Written task >>
Copy out every line of text in the data below without any changes, and leave out the pictures.
*** Block opens ***
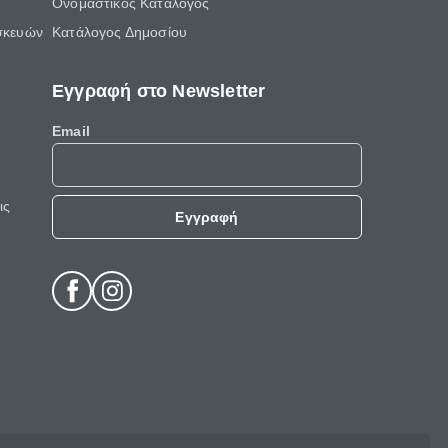
Ονομαστικός Κατάλογος
σκευών
Κατάλογος Δημοσίου
Εγγραφή στο Newsletter
Email
ις
Εγγραφή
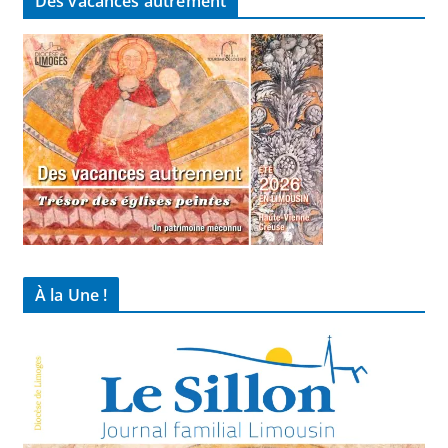
Des vacances autrement
À la Une !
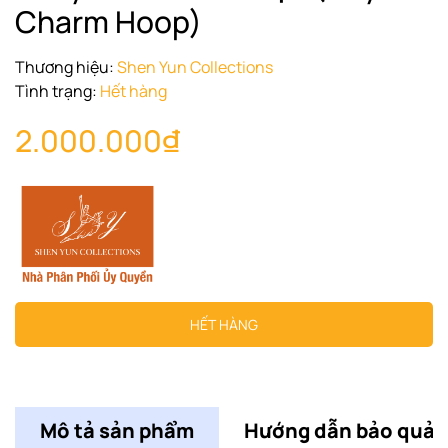
Charm Hoop)
Thương hiệu:
Shen Yun Collections
Tình trạng:
Hết hàng
2.000.000₫
HẾT HÀNG
Mô tả sản phẩm
Hướng dẫn bảo quản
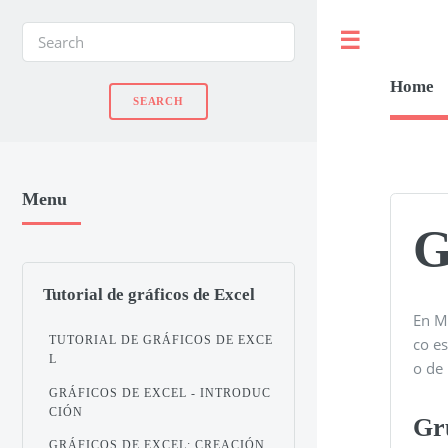
Toggle
Home
Menu
G
Tutorial de gráficos de Excel
En Mi
TUTORIAL DE GRÁFICOS DE EXCE
co e
L
o de 
GRÁFICOS DE EXCEL - INTRODUC
CIÓN
Gr
GRÁFICOS DE EXCEL: CREACIÓN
*** Block closes ***
Reply to the task >>
Ονομαστικός Κατάλογος
σκευών
Κατάλογος Δημοσίου
Εγγραφή στο Newsletter
Email
ις
Εγγραφή
Des vacances autrement
À la Une !
Charm Hoop)
Thương hiệu:
Shen Yun Collections
Tình trạng:
Hết hàng
2.000.000₫
HẾT HÀNG
Mô tả sản phẩm
Hướng dẫn bảo quản
Toggle
Home
Menu
G
Tutorial de gráficos de Excel
En Mi
TUTORIAL DE GRÁFICOS DE EXCE
co e
L
o de 
GRÁFICOS DE EXCEL - INTRODUC
CIÓN
Gr
GRÁFICOS DE EXCEL: CREACIÓN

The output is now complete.